The answer I got is:

$v_0^2=2GM\frac{(D+R)^2}{R(D+2R)(D+3R)}$.

Liable to my own algebraic error of course. I hope that posting this is allowed, since OP showed that he has the intended final answer available.

 

[Yalanhar]

Nevertheless the answer you are aiming for is wrong.

If D is small, then as mentioned above you have a very different problem.

I'm not sure what else to suggest.

I'll try what jbriggs444 suggested about adding energies

 

[TSny]

The answer I got is:

$v_0^2=2GM\frac{(D+R)^2}{R(D+2R)(D+3R)}$.

Liable to my own algebraic error of course. I hope that posting this is allowed, since OP showed that he has the intended final answer available.
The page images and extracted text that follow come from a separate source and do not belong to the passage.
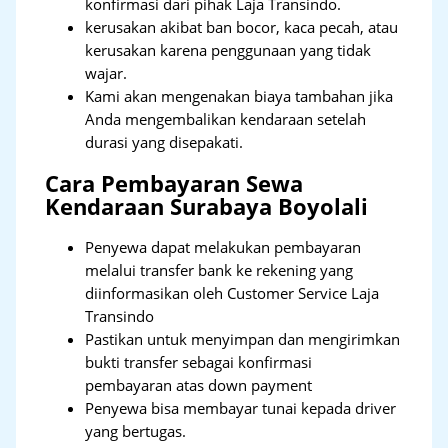
konfirmasi dari pihak Laja Transindo.
kerusakan akibat ban bocor, kaca pecah, atau
kerusakan karena penggunaan yang tidak
wajar.
Kami akan mengenakan biaya tambahan jika
Anda mengembalikan kendaraan setelah
durasi yang disepakati.
Cara Pembayaran Sewa
Kendaraan Surabaya Boyolali
Penyewa dapat melakukan pembayaran
melalui transfer bank ke rekening yang
diinformasikan oleh Customer Service Laja
Transindo
Pastikan untuk menyimpan dan mengirimkan
bukti transfer sebagai konfirmasi
pembayaran atas down payment
Penyewa bisa membayar tunai kepada driver
yang bertugas.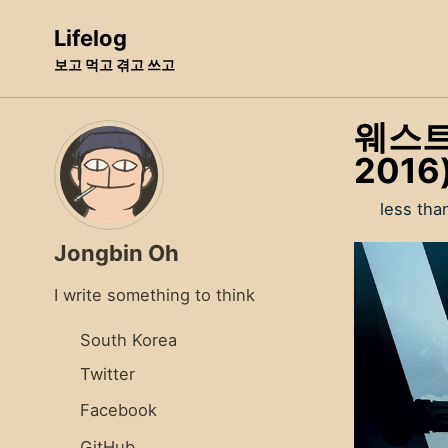
Skip
Skip
Skip
Lifelog
to
to
to
보고 먹고 겪고 쓰고
primary
content
footer
navigation
웨스트
2016
less tha
Jongbin Oh
I write something to think
South Korea
Twitter
Facebook
GitHub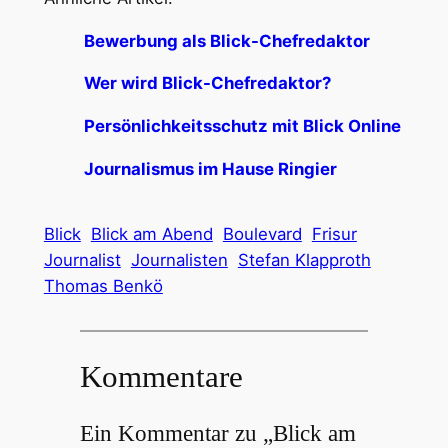
Bewerbung als Blick-Chefredaktor
Wer wird Blick-Chefredaktor?
Persönlichkeitsschutz mit Blick Online
Journalismus im Hause Ringier
Blick
Blick am Abend
Boulevard
Frisur
Journalist
Journalisten
Stefan Klapproth
Thomas Benkö
Kommentare
Ein Kommentar zu „Blick am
Yes, that's the answer I get also, assuming that D is the distance between surfaces.

 

[Yalanhar]

The answer I got is:

$v_0^2=2GM\frac{(D+R)^2}{R(D+2R)(D+3R)}$.

Liable to my own algebraic error of course. I hope that posting this is allowed, since OP showed that he has the intended final answer available.

May I ask how?

 

[Highway_Dylan]

May I ask how?

Try what I (and also others) wrote in post #28. You can get the answer by using conservation of energy.

 

[PeroK]

The answer I got is:

$v_0^2=2GM \frac{(D+R)^2}{R(D+2R)(D+3R)}$

Latex sorted. We're all in agreement then.

@Yalanhar

In any case, if we are taking D to be the distance between the surfaces (which is really odd in a gravitational problem), then I would let $d = D +3R$ be the distance between the centers. Then work with $d$, as it is simpler and more standard, only converting to D for the final answer.